In the humble opinion of Phespirit, this Earth has three great mountains whose shapes and forms are so distinctive as to make them immediately recognisable to anyone with a semi-educated awareness of the world around them. The three mountains are:

  1. Table Mountain in South Africa - flat-topped, often covered with a pristine cloth of white clouds;
  2. Mount Fuji in Japan - perfectly conical, often seen posing behind a Shinkansen bullet train blur;
  3. The Matterhorn in Switzerland - a rugged pyramid, often an idyllic backdrop for Alpine hiking trails.

Phespirit went to Zermatt to see the glorious Matterhorn. And to hike.

Zermatt nestles at the southern end of the valley which terminates at the Matterhorn on the Swiss-Italian border.

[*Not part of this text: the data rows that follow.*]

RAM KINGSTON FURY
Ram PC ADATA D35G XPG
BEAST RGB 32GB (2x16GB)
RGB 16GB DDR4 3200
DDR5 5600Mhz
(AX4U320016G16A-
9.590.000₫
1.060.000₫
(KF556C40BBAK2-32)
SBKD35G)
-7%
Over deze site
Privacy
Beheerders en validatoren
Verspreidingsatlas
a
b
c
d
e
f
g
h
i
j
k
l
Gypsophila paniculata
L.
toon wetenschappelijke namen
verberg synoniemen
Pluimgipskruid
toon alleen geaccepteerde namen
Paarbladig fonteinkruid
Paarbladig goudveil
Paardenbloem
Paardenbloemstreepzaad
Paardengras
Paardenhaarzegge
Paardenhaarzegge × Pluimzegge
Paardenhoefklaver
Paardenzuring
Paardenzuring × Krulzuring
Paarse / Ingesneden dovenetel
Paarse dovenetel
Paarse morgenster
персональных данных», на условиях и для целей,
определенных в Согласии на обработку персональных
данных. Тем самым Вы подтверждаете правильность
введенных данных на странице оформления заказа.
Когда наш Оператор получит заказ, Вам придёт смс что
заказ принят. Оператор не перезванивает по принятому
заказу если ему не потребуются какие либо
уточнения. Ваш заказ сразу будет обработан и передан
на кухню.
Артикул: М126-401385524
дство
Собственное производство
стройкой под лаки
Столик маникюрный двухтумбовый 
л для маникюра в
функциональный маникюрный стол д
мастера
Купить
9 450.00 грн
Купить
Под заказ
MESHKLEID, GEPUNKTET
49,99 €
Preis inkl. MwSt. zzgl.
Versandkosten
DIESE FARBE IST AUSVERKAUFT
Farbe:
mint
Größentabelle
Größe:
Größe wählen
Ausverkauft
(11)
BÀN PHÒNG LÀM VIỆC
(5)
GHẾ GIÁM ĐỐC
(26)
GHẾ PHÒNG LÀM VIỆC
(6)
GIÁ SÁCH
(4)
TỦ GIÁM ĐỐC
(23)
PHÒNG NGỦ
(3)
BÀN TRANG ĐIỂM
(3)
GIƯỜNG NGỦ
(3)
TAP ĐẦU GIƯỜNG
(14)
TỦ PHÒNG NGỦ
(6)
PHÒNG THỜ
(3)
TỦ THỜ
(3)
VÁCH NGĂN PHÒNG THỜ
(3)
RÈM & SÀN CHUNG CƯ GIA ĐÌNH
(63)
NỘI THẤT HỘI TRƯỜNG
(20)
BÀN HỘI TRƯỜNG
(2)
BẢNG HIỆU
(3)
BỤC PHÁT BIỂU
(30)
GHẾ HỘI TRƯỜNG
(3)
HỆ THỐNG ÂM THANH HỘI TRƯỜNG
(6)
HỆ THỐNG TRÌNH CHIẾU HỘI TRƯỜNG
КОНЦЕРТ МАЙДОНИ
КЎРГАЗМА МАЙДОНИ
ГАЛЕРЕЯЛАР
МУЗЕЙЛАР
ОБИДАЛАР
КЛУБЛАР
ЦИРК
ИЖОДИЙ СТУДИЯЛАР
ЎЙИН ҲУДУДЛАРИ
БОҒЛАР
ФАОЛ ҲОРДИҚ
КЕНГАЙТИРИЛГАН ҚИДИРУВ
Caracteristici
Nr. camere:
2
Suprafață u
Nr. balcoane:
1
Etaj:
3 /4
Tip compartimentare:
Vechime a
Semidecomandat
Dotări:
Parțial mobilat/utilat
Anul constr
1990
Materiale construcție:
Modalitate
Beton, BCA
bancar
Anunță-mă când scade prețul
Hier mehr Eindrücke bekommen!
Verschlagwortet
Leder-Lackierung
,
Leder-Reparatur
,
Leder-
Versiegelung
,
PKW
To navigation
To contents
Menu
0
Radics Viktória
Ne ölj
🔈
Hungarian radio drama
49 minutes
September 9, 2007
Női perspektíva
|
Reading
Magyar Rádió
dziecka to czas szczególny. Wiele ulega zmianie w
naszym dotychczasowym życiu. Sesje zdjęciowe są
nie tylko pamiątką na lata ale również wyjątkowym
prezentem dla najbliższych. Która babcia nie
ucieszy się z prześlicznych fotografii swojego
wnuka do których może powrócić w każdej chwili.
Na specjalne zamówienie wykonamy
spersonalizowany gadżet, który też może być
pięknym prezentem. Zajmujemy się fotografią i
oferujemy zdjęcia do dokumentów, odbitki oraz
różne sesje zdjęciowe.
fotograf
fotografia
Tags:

It is a small village, free of all but electric cars, yet with sufficiently well developed tourism to no longer be considered quaint. The Matterhorn is not visible from the approach to Zermatt but it dominates the skyline from all points in the village itself and from most of the surrounding peaks and trails.

Phespirit whiled away more or less all his time out on the hiking trails. There really is nothing else to do, and neither should there be. The walking options are simplified by the extensive (and expensive) network of cable cars and mountain railways which can be used to bypass the more gruelling uphill climbs.

For hiking reports, see Going for a walk around Zermatt - Lines I, III and V & Lines II, IV and VI

By lucky hap, Phespirit's time in Switzerland coincided perfectly with a window of clear weather in which temperatures soared to unseasonable highs of 23-26°C on a daily basis. Clear skies equals spectacular mountain views all around. This is best witnessed from the summit of the Klein Matterhorn, reachable by means of two cable cars and a gondola. At 3883m, it is the highest lift station in Europe. Mont Blanc is visible over forty miles away to the west, the Jungfrau is way off to the north, and the mighty Matterhorn, more modest in the context of its peers, is a local sentinel in this churning ocean of 4000m+ peaks.

The Matterhorn is omnipresent, subtly shifting and changing with the viewer's vantage point. To the Klein Matterhorn it presents a flat, stepped summit-among-summits. To Stafelalp it presents a tapering, bitten north face. To Sunnegga it presents the classic pyramidal icon of a million pictures. To all it presents an ageless, raw, magnetic beauty.

To Phespirit it was every inch the great mountain he had hoped to find.